Waterman continues. “That’s the real power of this idea [of Make Art/Stop AIDS]. He enjoys crossing boundaries.”

GERE’S ACTIVISM CRYSTALLIZED IN SAN FRANCISCO “when the AIDS epidemic was ramping up, and people I knew and
loved were dying.” He volunteered to help with the Names Project, which at the time featured nearly 2,000 quilt panels inscribed
with the names of those who died of AIDS. He went to Washington, D.C., where the quilt was laid out on the National Mall. Gere
helped develop the concept of having celebrities read the names of the dead.

When he first came to UCLA, he thought of putting AIDS activism behind him. After all, there is only so much death one can
handle. But later, learning of India’s HIV epidemic, “I realized that my two worlds were colliding.”

In the United States, the first storm of anti-AIDS activism came from the artistic community because that was the group most
notably affected and most vocal about the issue. But in India, he says, a different population was affected, starting with sex
workers and heterosexual truck drivers, who then brought the virus home. For a variety of reasons, including government inaction
and because many of those affected are uneducated and in rural areas, he says, prevention and treatment information was not
getting out.

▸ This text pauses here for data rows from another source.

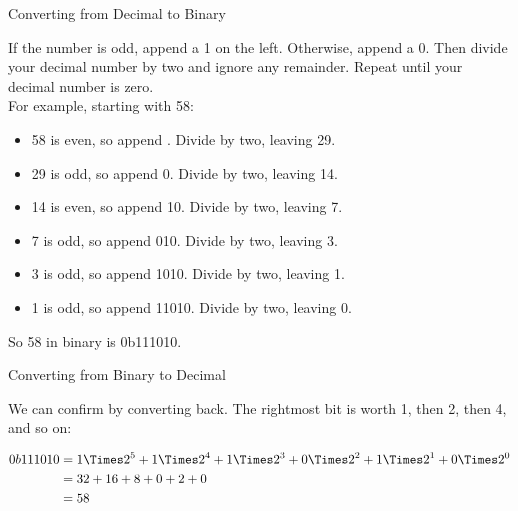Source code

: \begin{frame}{Converting from Decimal to Binary}

    If the number is odd, append a 1 on the left. Otherwise, append a 0. Then
    divide your decimal number by two and ignore any remainder. Repeat until your
    decimal number is zero. \\

    For example, starting with 58:

    \begin{itemize}
        \item 58 is even, so append . Divide by two, leaving 29.
        \item 29 is odd, so append 0. Divide by two, leaving 14.
        \item 14 is even, so append 10. Divide by two, leaving 7.
        \item 7 is odd, so append 010. Divide by two, leaving 3.
        \item 3 is odd, so append 1010. Divide by two, leaving 1.
        \item 1 is odd, so append 11010. Divide by two, leaving 0.
    \end{itemize}

    So 58 in binary is 0b111010.

\end{frame}

\begin{frame}{Converting from Binary to Decimal}

    We can confirm by converting back. The rightmost bit is worth 1, then 2, then
    4, and so on:

    \begin{align*}
        0b111010 & =
        1 \Times 2^5 +
        1 \Times 2^4 +
        1 \Times 2^3 +
        0 \Times 2^2 +
        1 \Times 2^1 +
        0 \Times 2^0                          \\
                 & = 32 + 16  + 8 + 0 + 2 + 0 \\
                 & = 58
    \end{align*}

\end{frame}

Artists, he thought, could help remedy that.“I wondered, ‘Can some of the lessons learned by the artists here be
applied there?’ ”

So he returned to India and created Make Art/Stop AIDS, which he recently brought to UCLA in conjunction with UCLA’s Year
of the Arts and World AIDS Day. UCLA festivities included an old-fashioned teach-in December 1 (World AIDS Day; see
“Spotlight,” page 56) with a diverse international roster of speakers, followed two days later with a daylong version of Make
Art/Stop AIDS, again joining artists, scholars and activists. Funding came from the UC Humanities Research Institute, the
International Institute, the UCLA AIDS Institute and the Ronald W. Burkle Center for International Relations.